You ask what happened to the book about Longwarden I was going to call Past Forgetting from the song I'll See You Again written by Noel Coward for his 1929 operetta Bitter Sweet.

I'll see you again,
Whenever spring breaks through again.
Time may lie heavy between,
But what has been
Is past forgetting.
This sweet memory
Across the years will come to me;
Tho' my world may go awry,
In my heart will ever lie
Just the echo of a sigh,
Goodbye.

Unhappy first experience of mainstream publishing


What happened was that I wasn't happy with my first experience of mainstream publishing. Having started writing in my twenties, by the late Eighties I had been published by the legendary Boon brothers for 30 years and imagined that other publishers would be like them. Which, ten or fifteen years earlier, some still were.

But by 1987, publishing was starting to change into the "industry" as we see it today; a world of giant corporations heavily influenced by marketing people rather than experienced editors.

Also I had begun to realise that I couldn't write 250,000 words of mainstream fiction a year plus two romances for Mills & Boon totalling around 110,000 words. I was going to have to make a choice.

At that time, M&B were enjoying what are now seen as the "golden years" for romance authors, still relatively few in number and, if they had a good track record, encouraged to write as they pleased rather than obeying the diktats of marketing people with regards to themes and titles.
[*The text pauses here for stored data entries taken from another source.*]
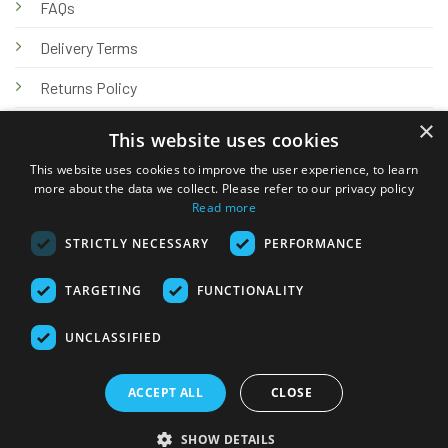
FAQs
Delivery Terms
Returns Policy
×
Privacy Policy
This website uses cookies
Knowledge Hub
This website uses cookies to improve the user experience, to learn
more about the data we collect. Please refer to our privacy policy
Read more
STRICTLY NECESSARY
PERFORMANCE
TARGETING
FUNCTIONALITY
© 2026 Online Tank Store Ltd
UNCLASSIFIED
Visa
PayPal
Stripe
MasterCard
Bank
Klarna
Transfer
ACCEPT ALL
CLOSE
Delivery Terms
Returns Policy
Privacy Policy
Klarna FAQs
SHOW DETAILS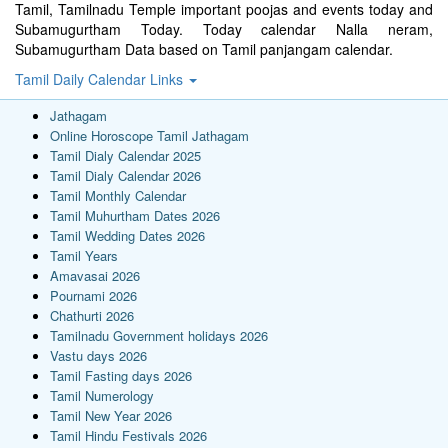
Tamil, Tamilnadu Temple important poojas and events today and
Subamugurtham Today. Today calendar Nalla neram,
Subamugurtham Data based on Tamil panjangam calendar.
Tamil Daily Calendar Links
Jathagam
Online Horoscope Tamil Jathagam
Tamil Dialy Calendar 2025
Tamil Dialy Calendar 2026
Tamil Monthly Calendar
Tamil Muhurtham Dates 2026
Tamil Wedding Dates 2026
Tamil Years
Amavasai 2026
Pournami 2026
Chathurti 2026
Tamilnadu Government holidays 2026
Vastu days 2026
Tamil Fasting days 2026
Tamil Numerology
Tamil New Year 2026
Tamil Hindu Festivals 2026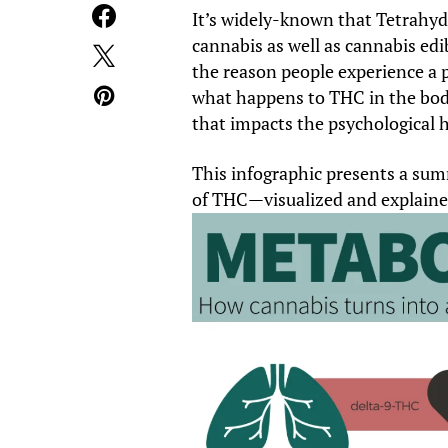
It’s widely-known that Tetrahyd
cannabis as well as cannabis edi
the reason people experience a 
what happens to THC in the bod
that impacts the psychological h
This infographic presents a su
of THC—visualized and explaine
Before I had made up my mind, a mainsteam editor I had met and liked made a good offer for next Longwarden novel. Less experienced writers would have jumped at the opportunity, but I read the book trade press and was uneasy about future of the company. While I was hesitating, the editor was moved to another imprint and her successor didn't like the Longwarden proposal. So I put Longwarden on hold for a while, a situation which has continued for a long time.

Now I think the best thing to do is to publish the book myself. I really couldn't bear another jacket like the one on the paperback of All My Worldly Goods which shows six of the main characters looking nothing like my idea of them, particularly Nick Dean.

He, as Lorna knows, returned to Longwarden after two years as a caballero legionario in the Spanish Foreign Legion but is shown on the cover looking pasty-faced instead of bronzed and wearing a French Foreign Legion kepi instead of the scarlet-tasselled cap he should have.